Dataset: Begin

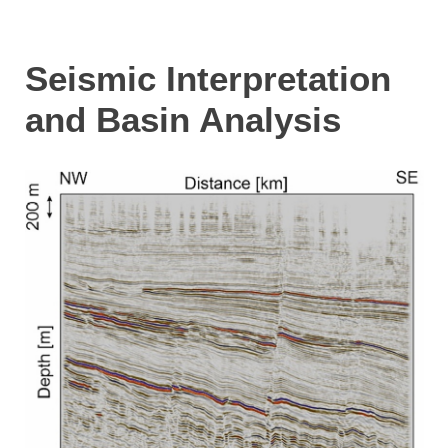
Seismic Interpretation
and Basin Analysis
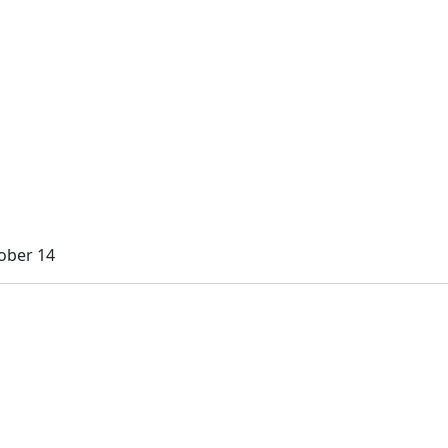
ober 14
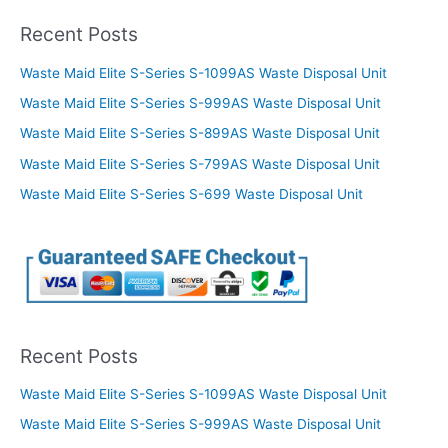
Recent Posts
Waste Maid Elite S-Series S-1099AS Waste Disposal Unit
Waste Maid Elite S-Series S-999AS Waste Disposal Unit
Waste Maid Elite S-Series S-899AS Waste Disposal Unit
Waste Maid Elite S-Series S-799AS Waste Disposal Unit
Waste Maid Elite S-Series S-699 Waste Disposal Unit
Recent Posts
Waste Maid Elite S-Series S-1099AS Waste Disposal Unit
Waste Maid Elite S-Series S-999AS Waste Disposal Unit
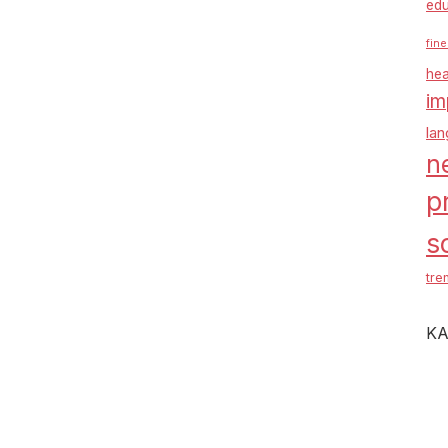
edu
fine
hea
im
la
n
p
s
tre
KA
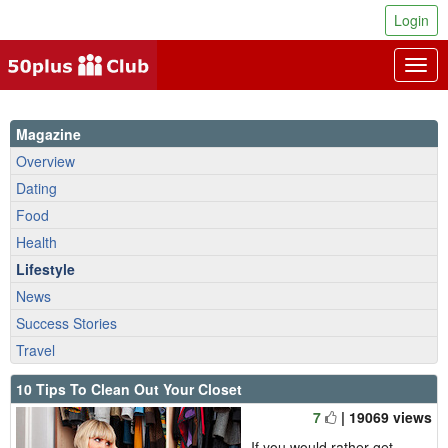
Login
Togg
navig
Magazine
Overview
Dating
Food
Health
Lifestyle
News
Success Stories
Travel
10 Tips To Clean Out Your Closet
7
| 19069 views
If you would rather get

Dataset: End

Using the data above, establish how many lines include the word "Unit"; the reply is that number only.

▶ _Problem solution_: 7